Monetary Policy

01-OCT-2014 15:26

    Monetary Policy

    Monetary policy is the policy by which monetary authority of the country, usually a central bank regulates the supply of money in the economy by its control over interest rates so as to uphold price stability and attain high economic growth.

    Objectives of the Monetary Policy of India

    1. Price Stability

    Price Stability necessitates endorsing economic development with substantial prominence on price stability. The focus is to assist the environment which is favorable to the architecture that facilitates the developmental projects to run speedily while also sustaining reasonable price stability.

    2. Controlled development Of Bank Credit

    One of the significant functions of Reserve Bank of India is the controlled development of bank credit & money supply with exceptional attention to seasonal prerequisite for credit without affecting the output.

    3. Promotion of Fixed Investment

    The plan is to augment the productivity of investment by limiting non essential fixed investment.

    4. Restriction of Inventories

    Overfilling of products and stocks becoming out-of-date due to glut of stock frequently results into sickness of the unit. To steer clear of this problem the central monetary authority conducts this vital function of restricting the inventories. The major objective of this policy is to avoid over - stocking & idle money in the organization

    5. Promotion of Exports & Food Procurement Operations

    Monetary policy pays special emphasis to enhance exports & facilitate the trade.
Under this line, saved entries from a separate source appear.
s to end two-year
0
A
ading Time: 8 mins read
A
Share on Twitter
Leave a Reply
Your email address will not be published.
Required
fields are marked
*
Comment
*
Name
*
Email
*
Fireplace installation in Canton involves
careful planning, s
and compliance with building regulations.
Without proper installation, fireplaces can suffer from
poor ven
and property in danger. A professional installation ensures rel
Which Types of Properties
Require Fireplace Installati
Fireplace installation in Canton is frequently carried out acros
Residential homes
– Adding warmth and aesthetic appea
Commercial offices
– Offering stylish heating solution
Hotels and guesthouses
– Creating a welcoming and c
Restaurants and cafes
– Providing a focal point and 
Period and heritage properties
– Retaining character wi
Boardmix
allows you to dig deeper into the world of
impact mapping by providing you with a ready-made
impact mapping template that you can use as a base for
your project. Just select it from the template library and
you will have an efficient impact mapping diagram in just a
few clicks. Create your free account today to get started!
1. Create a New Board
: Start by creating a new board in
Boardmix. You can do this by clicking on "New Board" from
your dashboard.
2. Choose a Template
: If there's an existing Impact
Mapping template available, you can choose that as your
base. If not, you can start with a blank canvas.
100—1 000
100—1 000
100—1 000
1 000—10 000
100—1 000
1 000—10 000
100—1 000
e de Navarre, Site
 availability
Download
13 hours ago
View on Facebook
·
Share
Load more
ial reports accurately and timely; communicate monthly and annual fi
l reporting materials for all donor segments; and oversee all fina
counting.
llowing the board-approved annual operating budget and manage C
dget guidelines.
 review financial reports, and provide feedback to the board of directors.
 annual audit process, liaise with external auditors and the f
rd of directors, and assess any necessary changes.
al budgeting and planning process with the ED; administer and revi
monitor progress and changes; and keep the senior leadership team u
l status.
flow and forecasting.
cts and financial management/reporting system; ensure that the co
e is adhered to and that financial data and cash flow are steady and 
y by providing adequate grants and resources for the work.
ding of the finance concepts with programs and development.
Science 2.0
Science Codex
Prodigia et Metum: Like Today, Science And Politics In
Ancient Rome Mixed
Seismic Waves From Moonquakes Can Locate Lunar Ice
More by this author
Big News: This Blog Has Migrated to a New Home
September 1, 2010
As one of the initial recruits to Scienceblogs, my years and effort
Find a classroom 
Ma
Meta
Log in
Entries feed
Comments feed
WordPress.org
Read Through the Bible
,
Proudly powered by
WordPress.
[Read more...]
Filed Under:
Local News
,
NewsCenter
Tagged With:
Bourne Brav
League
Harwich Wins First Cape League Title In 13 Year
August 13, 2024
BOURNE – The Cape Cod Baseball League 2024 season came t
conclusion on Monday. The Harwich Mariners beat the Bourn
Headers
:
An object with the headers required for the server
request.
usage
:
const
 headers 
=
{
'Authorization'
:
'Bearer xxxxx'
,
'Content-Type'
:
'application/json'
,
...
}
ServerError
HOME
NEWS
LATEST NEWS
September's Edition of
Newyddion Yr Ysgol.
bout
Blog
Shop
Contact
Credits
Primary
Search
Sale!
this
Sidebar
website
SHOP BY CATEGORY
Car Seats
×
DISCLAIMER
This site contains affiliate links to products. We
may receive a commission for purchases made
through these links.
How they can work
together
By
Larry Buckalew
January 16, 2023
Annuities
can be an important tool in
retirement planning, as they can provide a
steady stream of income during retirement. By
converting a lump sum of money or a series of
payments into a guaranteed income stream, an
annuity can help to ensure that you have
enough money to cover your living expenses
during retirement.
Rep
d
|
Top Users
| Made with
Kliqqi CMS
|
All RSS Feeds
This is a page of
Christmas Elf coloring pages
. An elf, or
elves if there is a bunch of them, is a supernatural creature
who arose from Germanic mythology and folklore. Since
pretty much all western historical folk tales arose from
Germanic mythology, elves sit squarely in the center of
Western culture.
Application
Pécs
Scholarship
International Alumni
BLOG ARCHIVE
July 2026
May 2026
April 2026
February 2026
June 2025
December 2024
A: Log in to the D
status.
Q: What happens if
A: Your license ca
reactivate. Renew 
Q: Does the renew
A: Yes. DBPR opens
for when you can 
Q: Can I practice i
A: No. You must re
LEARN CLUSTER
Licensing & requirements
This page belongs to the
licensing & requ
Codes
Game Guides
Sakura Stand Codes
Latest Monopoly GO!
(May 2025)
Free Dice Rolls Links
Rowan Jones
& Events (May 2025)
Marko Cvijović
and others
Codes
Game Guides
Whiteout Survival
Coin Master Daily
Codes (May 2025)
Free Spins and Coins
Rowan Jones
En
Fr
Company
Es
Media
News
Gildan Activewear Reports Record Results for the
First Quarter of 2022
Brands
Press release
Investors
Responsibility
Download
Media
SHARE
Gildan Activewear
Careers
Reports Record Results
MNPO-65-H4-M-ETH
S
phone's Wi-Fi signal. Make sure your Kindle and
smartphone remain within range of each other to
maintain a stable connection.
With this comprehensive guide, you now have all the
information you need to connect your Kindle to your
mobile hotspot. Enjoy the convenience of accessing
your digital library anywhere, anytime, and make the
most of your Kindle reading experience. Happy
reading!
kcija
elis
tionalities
It is a self-governing objective of monetary policy.

    6. Desired Distribution of Credit

    Monetary authority has control over the judgments related to the allotment of credit to priority sector & small borrowers.

    7. Equitable Distribution of Credit

    The policy of Reserve Bank intends equitable distribution to all sectors of the economy

    8. To Promote Efficiency

    It tries to amplify the effectiveness in the financial system & tries to incorporate structural changes such as ease operational constraints in credit delivery system, deregulating interest rates, to pioneer new money market instruments etc.

    9. Plummeting the Rigidity

    It encourages more competitive environment & diversification.